Cette fragmentation est aussi le signe de la radicalisation de la droite portugaise. L’Initiative libérale a radicalisé son agenda économique, adoptant une ligne ouvertement néolibérale qui prône des privatisations massives des services publics, y compris même du système d’aide aux victimes de violences conjugales.
Chega, quant à lui, combine cette ligne économique avec un discours emphatiquement raciste et xénophobe. Sa campagne était principalement centrée sur la dépendance supposée de la communauté rom vis-à-vis des avantages publics – bien que lorsqu’on a demandé à son chef des chiffres pour le prouver, il ne les avait pas. Alors que le Portugal a aboli l’utilisation inhumaine de la perpétuité en 1884, Chega a ramené cette question dans le débat public.
De plus, les deux partis ont contribué à affaiblir la mémoire des valeurs de la révolution d’avril 1974. Ils prônent par exemple l’abandon du salaire minimum national et la privatisation du service national de santé, c’est-à-dire pour défaire deux acquis majeurs de la révolution. Chega propose un nouveau régime au lieu de la démocratie d’aujourd’hui, récupérant des slogans de l’ère Estado Novo comme “Dieu, patrie et famille”.
Pendant quelques années, les commentateurs et les politologues ont considéré le Portugal comme une exception, alors même que l’extrême droite gagnait de l’espace électoral et gouvernemental ailleurs en Europe. On a fait valoir que le souvenir de près d’un demi-siècle de dictature fasciste et les valeurs de la révolution des œillets le protégeraient d’une extrême droite parlementaire. De plus, les factions qui existaient étaient marginales et fragmentées, politiquement incompétentes et associées à la violence et au crime organisé. C’était jusqu’à l’arrivée de Chega, reproduisant la stratégie de populisme et de médias sociaux de son homologue espagnol Vox.

Données affichées:
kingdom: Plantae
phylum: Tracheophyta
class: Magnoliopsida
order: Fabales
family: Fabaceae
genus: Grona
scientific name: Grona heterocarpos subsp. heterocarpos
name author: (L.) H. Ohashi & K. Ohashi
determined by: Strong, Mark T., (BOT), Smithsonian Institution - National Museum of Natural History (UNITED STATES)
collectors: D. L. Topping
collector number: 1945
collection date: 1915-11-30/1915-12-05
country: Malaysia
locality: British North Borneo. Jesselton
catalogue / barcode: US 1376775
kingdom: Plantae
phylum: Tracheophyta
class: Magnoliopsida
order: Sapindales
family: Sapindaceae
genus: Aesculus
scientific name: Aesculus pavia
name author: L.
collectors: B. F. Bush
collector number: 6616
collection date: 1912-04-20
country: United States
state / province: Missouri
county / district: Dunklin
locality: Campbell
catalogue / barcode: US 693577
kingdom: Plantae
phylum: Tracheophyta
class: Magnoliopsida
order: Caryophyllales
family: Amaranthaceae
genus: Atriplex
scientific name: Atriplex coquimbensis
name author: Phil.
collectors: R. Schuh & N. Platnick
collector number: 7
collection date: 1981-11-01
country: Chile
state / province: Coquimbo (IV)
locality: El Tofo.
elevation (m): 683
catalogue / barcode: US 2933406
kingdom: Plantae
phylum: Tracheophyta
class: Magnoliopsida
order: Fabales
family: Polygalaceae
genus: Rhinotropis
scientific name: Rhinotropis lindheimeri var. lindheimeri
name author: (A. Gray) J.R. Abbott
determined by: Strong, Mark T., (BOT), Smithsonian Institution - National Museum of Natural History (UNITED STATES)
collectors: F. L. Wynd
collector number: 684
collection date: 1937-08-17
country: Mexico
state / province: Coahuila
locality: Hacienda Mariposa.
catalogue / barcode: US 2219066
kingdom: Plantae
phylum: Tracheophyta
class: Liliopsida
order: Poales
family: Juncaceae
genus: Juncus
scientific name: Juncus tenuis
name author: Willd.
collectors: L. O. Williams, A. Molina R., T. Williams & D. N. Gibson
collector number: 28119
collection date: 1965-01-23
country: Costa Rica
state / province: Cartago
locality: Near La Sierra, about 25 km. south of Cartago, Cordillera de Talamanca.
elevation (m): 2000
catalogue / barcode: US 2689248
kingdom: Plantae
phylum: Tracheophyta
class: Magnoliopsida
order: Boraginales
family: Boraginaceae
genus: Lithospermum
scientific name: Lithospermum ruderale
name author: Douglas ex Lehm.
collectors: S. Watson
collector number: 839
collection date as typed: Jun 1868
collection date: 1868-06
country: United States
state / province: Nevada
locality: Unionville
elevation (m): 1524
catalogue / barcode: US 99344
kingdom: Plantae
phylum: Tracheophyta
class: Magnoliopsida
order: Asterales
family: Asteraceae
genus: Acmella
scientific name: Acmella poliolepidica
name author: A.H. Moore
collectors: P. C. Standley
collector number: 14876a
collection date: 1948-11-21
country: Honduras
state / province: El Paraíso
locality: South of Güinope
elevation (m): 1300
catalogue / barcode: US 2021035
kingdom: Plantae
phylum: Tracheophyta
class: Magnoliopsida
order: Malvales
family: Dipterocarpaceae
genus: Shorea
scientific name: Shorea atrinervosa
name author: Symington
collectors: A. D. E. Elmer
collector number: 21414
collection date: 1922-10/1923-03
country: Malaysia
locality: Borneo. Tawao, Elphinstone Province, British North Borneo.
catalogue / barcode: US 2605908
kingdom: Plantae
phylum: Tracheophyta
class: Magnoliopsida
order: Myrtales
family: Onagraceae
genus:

Travail demandé: Rédigez la suite du passage sur la droite portugaise en partant de sa dernière phrase. Les lignes n'ont aucun lien avec le passage.

Réponse ci-dessous:
L’échec de la stratégie centriste du PSD, désormais reflété dans la démission du leader Rio, suggère que cette force de centre-droit pourrait elle-même se radicaliser afin d’éviter de nouvelles pertes. Pour l’instant, on s’attend à ce qu’il adopte une opposition plus discrète au PS pendant qu’il élit un nouveau chef. Chega profitera sûrement de ce moment pour s’affirmer comme le leader de l’opposition, disputant cette place à ce qu’il dénonce comme la “droite molle”.
Cette dynamique est déjà devenue visible le soir des élections, Rio du PSD s’exprimant de manière inhabituelle devant Ventura de Chega. Le leader du PSD a reconnu la défaite du parti et a déclaré que cela n’aurait aucun sens pour lui de conserver son poste si le PS obtenait effectivement la majorité absolue. Ventura s’est adressé au pays immédiatement après lui, critiquant le centre-droit et promettant : “António Costa, je viendrai pour vous maintenant !”
L’ascension de Chega devrait alerter tout démocrate et enterrer définitivement le mythe selon lequel le Portugal est immunisé contre l’extrême droite. Dirigé par un homme condamné pour discrimination raciale, Chega normalise depuis 2019 les discours de haine et met en jeu des droits et libertés durement acquis. Ses dirigeants ont fait tout cela avec un seul siège au parlement. Maintenant, ils ont douze sièges, une gauche radicale affaiblie et une majorité PS à utiliser comme source de radicalisation supplémentaire.